In Pictures
Photos: Bombs disrupt Ukraine’s critical farming industry
Russia’s invasion in late February has dealt a heavy blow, damaging farmland, crops, livestock and machinery.

Novomykolaivka, Ukraine – An unexploded rocket sticks out of a field, and another is embedded in the ground of the farm compound. Workers found a cluster bomb while clearing weeds, and there is a gaping hole in the roof of the shrapnel-scarred livestock barn.
All work has halted on this large eastern Ukrainian farm, where fields and buildings have been hit so many times by mortars, rockets, missiles and cluster bombs that its workers are unable to sow the crater-dotted land or harvest crops like wheat.
Returning to planting and harvesting “will be difficult, very difficult”, said Viktor Lubinets, who handles crop production at the Veres farm. Even if the fighting ends, the fields must first be cleared of unexploded ordnance and shrapnel.
Agriculture is a critical part of Ukraine’s economy, accounting for about 20 percent of gross national product and 40 percent of export revenue before the war, according to the United Nations Food and Agriculture Organization.

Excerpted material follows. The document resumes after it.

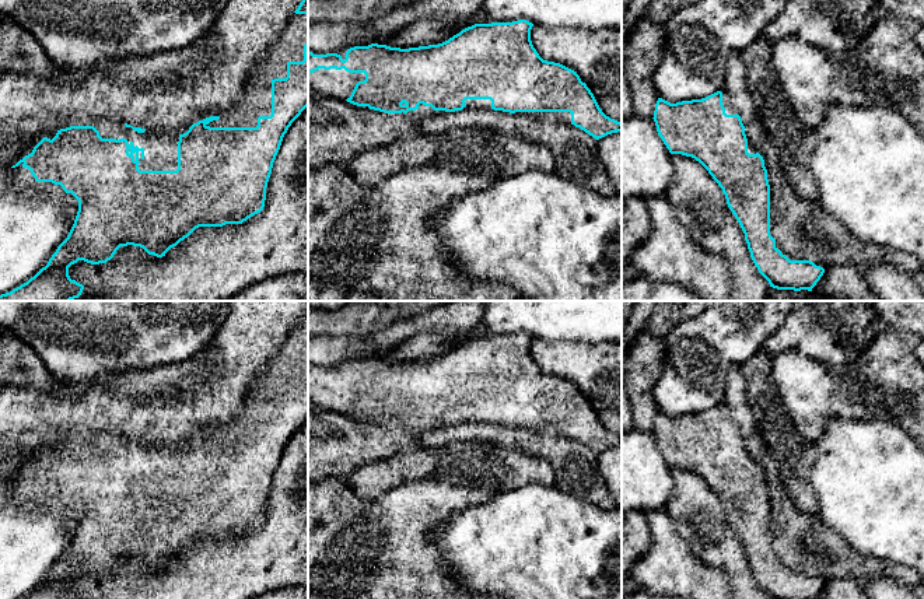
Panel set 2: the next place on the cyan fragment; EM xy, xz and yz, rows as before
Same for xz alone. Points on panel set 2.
1: xz (552, 430). Outline: M515 425L517 428L532 430L549 435L566 435L571 437L570 425Z

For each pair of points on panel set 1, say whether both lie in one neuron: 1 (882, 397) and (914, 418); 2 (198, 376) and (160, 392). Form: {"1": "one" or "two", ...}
{"1": "one", "2": "two"}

The country is often described as the breadbasket of Europe and millions rely on its affordable supplies of grain and sunflower oil in Africa, the Middle East and parts of Asia where many already face hunger.

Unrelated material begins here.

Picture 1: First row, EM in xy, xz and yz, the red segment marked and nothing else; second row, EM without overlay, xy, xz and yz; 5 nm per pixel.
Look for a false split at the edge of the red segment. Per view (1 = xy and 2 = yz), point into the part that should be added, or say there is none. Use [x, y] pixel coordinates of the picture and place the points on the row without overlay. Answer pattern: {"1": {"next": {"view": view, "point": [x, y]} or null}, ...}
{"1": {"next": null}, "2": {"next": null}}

But Russia’s invasion in late February has dealt a heavy blow, damaging farmland, crops, livestock, machinery and storage facilities, as well as severely hampering transport and exports.
The FAO estimated in July that preliminary damage to the industry ranges from $4.3bn to $6.4bn — 15 percent to 22 percent of the total value of Ukraine’s pre-war agriculture sector, estimated at $29bn.
The Veres farm is a stark example. Its 5,700 hectares (14,085 acres) of land would usually grow wheat, barley, corn and sunflowers, and it had 1,500 cattle.
But its location made it particularly vulnerable in what has been largely an artillery war. It lies in an almost direct line between the strategic city of Izyum, seized by Russian forces in early April and retaken by Ukraine in September, and Kramatorsk, the largest city in the eastern Donetsk region still in Ukrainian hands.
The farm complex has been hit 15 to 20 times, Lubinets says, and he has lost count of how many times the fields have been struck. The grain storage has been shelled, the electricity generation facility was destroyed, and multiple rockets rained down on the cattle barn — empty since the livestock was sold off as the war started. Of a pre-war workforce of 100 employees, most were evacuated and only about 20 remain.
Workers managed to plant wheat, but they did not have time to harvest it. The crops burned down during a bombing on July 2.
Some farms in the area have been luckier. Nearly 10km (6 miles) to the southwest of Novomykolaivka, a combine harvester moves methodically up and down a field, slicing dried sunflowers from their stalks and pouring their black seeds into waiting trucks.
The war forms a jarring backdrop. The machine is scarred by shrapnel from an exploding rocket, and a nearby field is mined. Helicopters skim over the sunflowers and corn, and fighter jets streak low above the rolling plains.